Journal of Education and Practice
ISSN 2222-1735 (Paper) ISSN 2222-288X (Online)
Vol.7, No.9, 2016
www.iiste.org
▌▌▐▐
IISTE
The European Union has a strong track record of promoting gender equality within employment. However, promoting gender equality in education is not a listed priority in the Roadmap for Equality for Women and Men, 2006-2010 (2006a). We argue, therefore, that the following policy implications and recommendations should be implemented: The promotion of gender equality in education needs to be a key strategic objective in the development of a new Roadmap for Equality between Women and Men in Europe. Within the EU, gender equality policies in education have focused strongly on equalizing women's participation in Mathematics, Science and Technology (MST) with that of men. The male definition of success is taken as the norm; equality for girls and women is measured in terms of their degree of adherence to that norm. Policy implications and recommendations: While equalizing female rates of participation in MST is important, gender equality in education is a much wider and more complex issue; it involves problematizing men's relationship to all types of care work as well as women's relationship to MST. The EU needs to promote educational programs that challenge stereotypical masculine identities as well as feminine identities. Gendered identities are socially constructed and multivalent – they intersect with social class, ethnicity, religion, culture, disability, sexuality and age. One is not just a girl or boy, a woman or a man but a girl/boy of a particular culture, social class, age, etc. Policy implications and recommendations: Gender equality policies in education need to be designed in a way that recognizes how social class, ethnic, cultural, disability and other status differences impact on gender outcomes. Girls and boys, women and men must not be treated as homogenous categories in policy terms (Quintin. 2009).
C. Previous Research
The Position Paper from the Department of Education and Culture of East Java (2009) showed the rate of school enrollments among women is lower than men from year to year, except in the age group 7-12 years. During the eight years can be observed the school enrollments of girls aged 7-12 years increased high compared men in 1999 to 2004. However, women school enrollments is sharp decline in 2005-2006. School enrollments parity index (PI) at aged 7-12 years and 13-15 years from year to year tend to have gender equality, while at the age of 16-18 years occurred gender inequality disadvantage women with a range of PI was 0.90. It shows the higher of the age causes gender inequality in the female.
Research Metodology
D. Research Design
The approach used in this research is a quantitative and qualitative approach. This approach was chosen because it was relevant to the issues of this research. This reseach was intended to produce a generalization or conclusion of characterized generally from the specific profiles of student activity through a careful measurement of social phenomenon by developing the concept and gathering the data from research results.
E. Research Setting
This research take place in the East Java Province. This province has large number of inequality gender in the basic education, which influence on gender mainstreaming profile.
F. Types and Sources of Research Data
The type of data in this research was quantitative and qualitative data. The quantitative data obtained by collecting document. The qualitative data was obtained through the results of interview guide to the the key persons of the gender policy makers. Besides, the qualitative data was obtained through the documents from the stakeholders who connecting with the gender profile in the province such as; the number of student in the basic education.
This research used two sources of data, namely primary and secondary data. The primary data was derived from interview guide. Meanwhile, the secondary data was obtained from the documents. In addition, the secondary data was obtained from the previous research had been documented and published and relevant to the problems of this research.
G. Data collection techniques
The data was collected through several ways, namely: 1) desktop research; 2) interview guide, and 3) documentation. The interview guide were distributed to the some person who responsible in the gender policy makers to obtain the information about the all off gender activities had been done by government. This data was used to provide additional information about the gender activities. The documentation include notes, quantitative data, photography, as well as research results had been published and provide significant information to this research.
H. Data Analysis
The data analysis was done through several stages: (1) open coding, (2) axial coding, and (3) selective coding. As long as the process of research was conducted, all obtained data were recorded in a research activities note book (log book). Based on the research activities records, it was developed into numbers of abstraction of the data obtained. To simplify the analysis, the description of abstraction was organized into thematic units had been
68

··········

→ ACTION ITEM: Could you reproduce every record above exactly as it appears?

→ ANSWER SECTION:
Journal of Education and Practice
ISSN 2222-1735 (Paper) ISSN 2222-288X (Online)
Vol.7, No.9, 2016
www.iiste.org
▌▌▐▐
IISTE
The European Union has a strong track record of promoting gender equality within employment. However, promoting gender equality in education is not a listed priority in the Roadmap for Equality for Women and Men, 2006-2010 (2006a). We argue, therefore, that the following policy implications and recommendations should be implemented: The promotion of gender equality in education needs to be a key strategic objective in the development of a new Roadmap for Equality between Women and Men in Europe. Within the EU, gender equality policies in education have focused strongly on equalizing women's participation in Mathematics, Science and Technology (MST) with that of men. The male definition of success is taken as the norm; equality for girls and women is measured in terms of their degree of adherence to that norm. Policy implications and recommendations: While equalizing female rates of participation in MST is important, gender equality in education is a much wider and more complex issue; it involves problematizing men's relationship to all types of care work as well as women's relationship to MST. The EU needs to promote educational programs that challenge stereotypical masculine identities as well as feminine identities. Gendered identities are socially constructed and multivalent – they intersect with social class, ethnicity, religion, culture, disability, sexuality and age. One is not just a girl or boy, a woman or a man but a girl/boy of a particular culture, social class, age, etc. Policy implications and recommendations: Gender equality policies in education need to be designed in a way that recognizes how social class, ethnic, cultural, disability and other status differences impact on gender outcomes. Girls and boys, women and men must not be treated as homogenous categories in policy terms (Quintin. 2009).
C. Previous Research
The Position Paper from the Department of Education and Culture of East Java (2009) showed the rate of school enrollments among women is lower than men from year to year, except in the age group 7-12 years. During the eight years can be observed the school enrollments of girls aged 7-12 years increased high compared men in 1999 to 2004. However, women school enrollments is sharp decline in 2005-2006. School enrollments parity index (PI) at aged 7-12 years and 13-15 years from year to year tend to have gender equality, while at the age of 16-18 years occurred gender inequality disadvantage women with a range of PI was 0.90. It shows the higher of the age causes gender inequality in the female.
Research Metodology
D. Research Design
The approach used in this research is a quantitative and qualitative approach. This approach was chosen because it was relevant to the issues of this research. This reseach was intended to produce a generalization or conclusion of characterized generally from the specific profiles of student activity through a careful measurement of social phenomenon by developing the concept and gathering the data from research results.
E. Research Setting
This research take place in the East Java Province. This province has large number of inequality gender in the basic education, which influence on gender mainstreaming profile.
F. Types and Sources of Research Data
The type of data in this research was quantitative and qualitative data. The quantitative data obtained by collecting document. The qualitative data was obtained through the results of interview guide to the the key persons of the gender policy makers. Besides, the qualitative data was obtained through the documents from the stakeholders who connecting with the gender profile in the province such as; the number of student in the basic education.
This research used two sources of data, namely primary and secondary data. The primary data was derived from interview guide. Meanwhile, the secondary data was obtained from the documents. In addition, the secondary data was obtained from the previous research had been documented and published and relevant to the problems of this research.
G. Data collection techniques
The data was collected through several ways, namely: 1) desktop research; 2) interview guide, and 3) documentation. The interview guide were distributed to the some person who responsible in the gender policy makers to obtain the information about the all off gender activities had been done by government. This data was used to provide additional information about the gender activities. The documentation include notes, quantitative data, photography, as well as research results had been published and provide significant information to this research.
H. Data Analysis
The data analysis was done through several stages: (1) open coding, (2) axial coding, and (3) selective coding. As long as the process of research was conducted, all obtained data were recorded in a research activities note book (log book). Based on the research activities records, it was developed into numbers of abstraction of the data obtained. To simplify the analysis, the description of abstraction was organized into thematic units had been
68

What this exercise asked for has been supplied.